**THE INPUT**
Segment Open

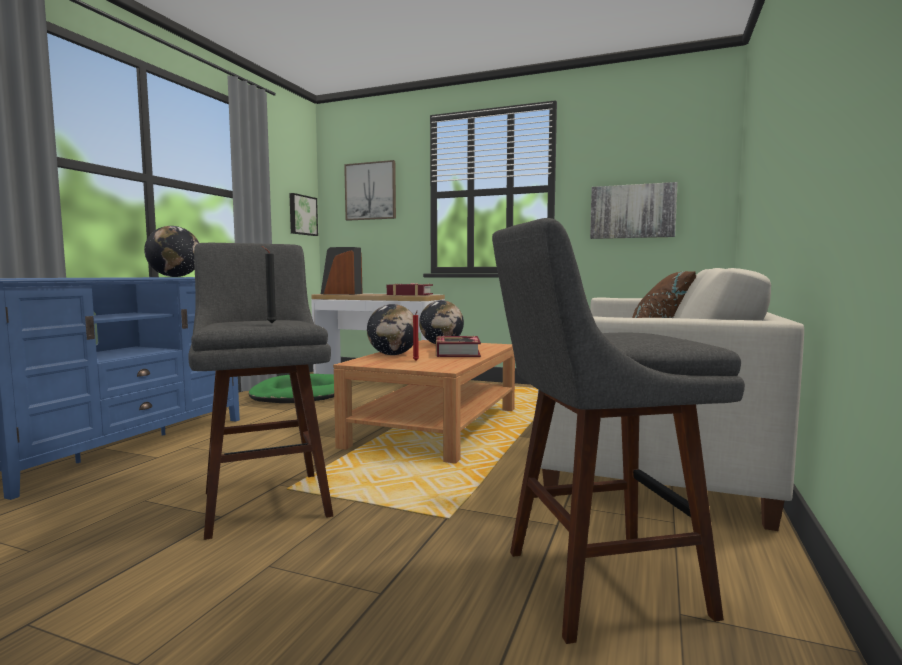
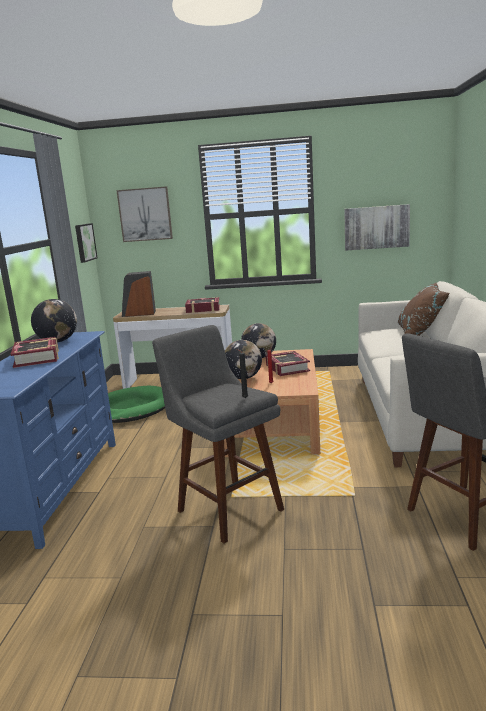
camera: 15 degrees left, 10 degrees up
(115, 277) = (37, 358): none -> book

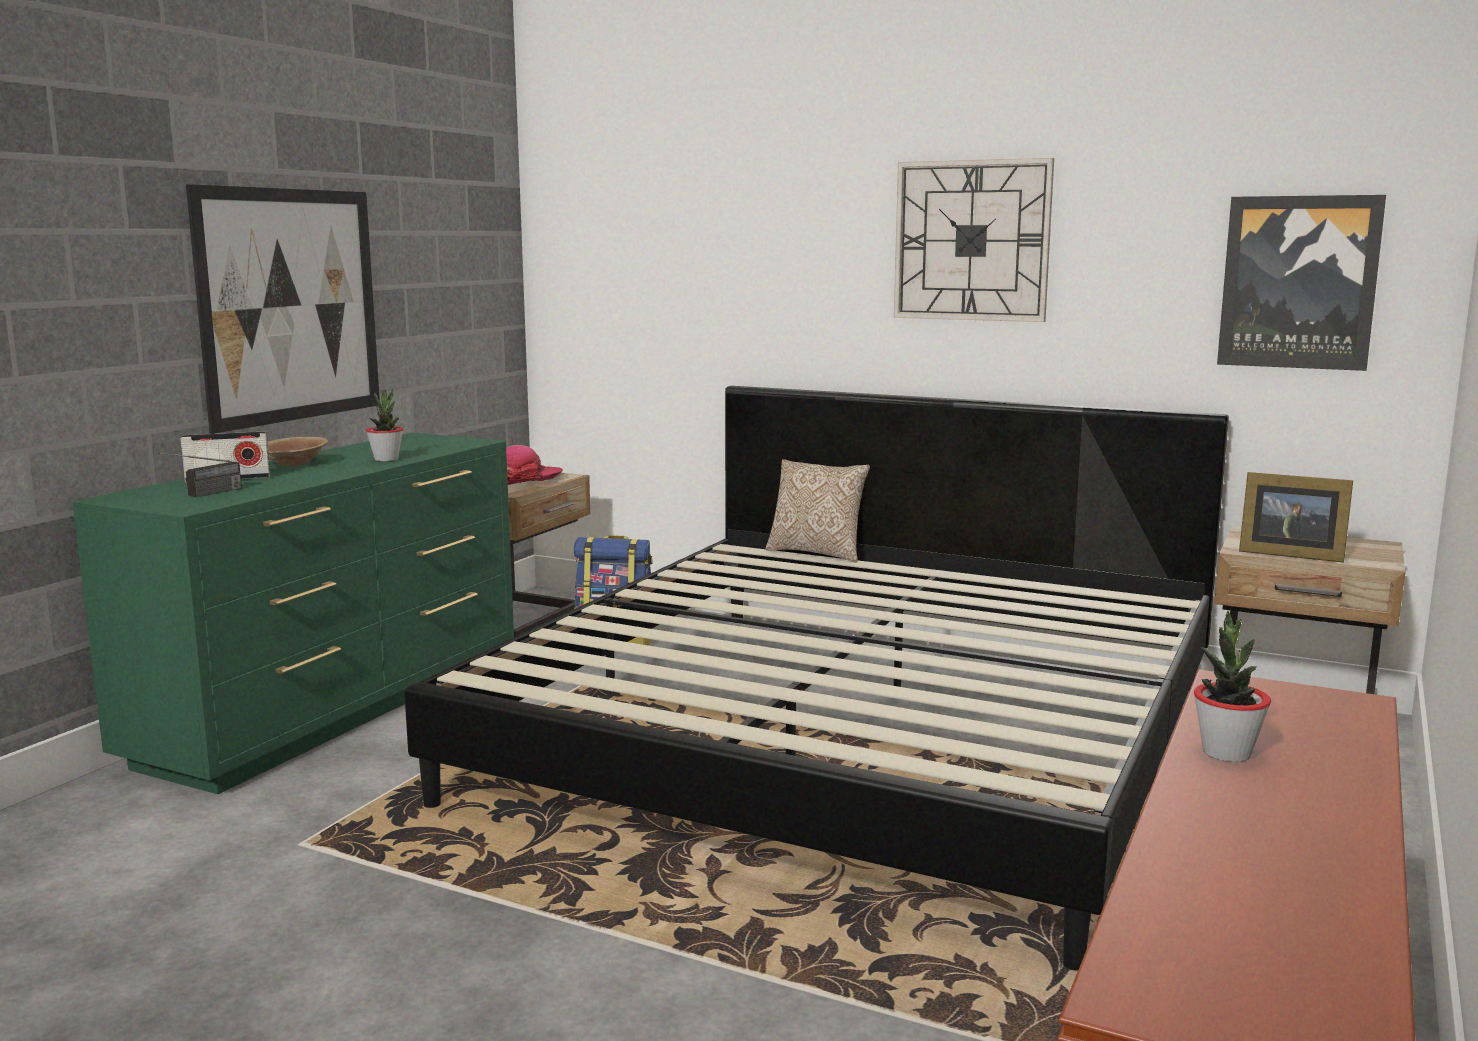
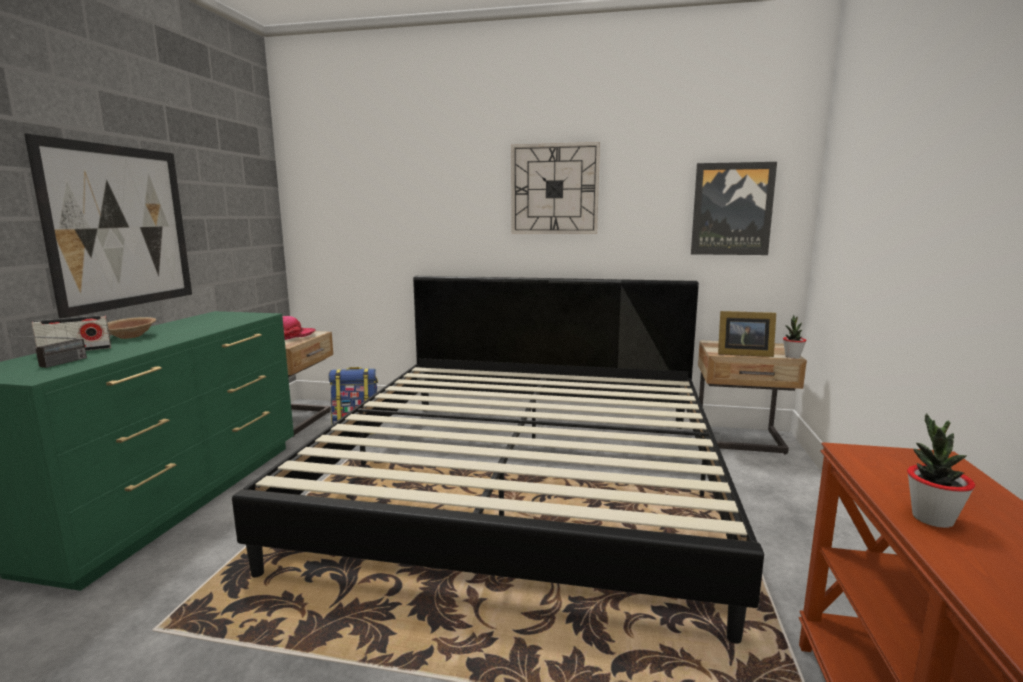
camera: 15 degrees left, 0 degrees up
(386, 459) = (201, 330): potted plant -> potted plant (792, 356)
(817, 552) = (473, 368): pillow -> none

Segment Closed

**DESCRIPTION OF THE TASK**
The pictures stay out; everything else in the records above must be repeated exactly.

**REPLY**
camera: 15 degrees left, 10 degrees up
(115, 277) = (37, 358): none -> book

camera: 15 degrees left, 0 degrees up
(386, 459) = (201, 330): potted plant -> potted plant (792, 356)
(817, 552) = (473, 368): pillow -> none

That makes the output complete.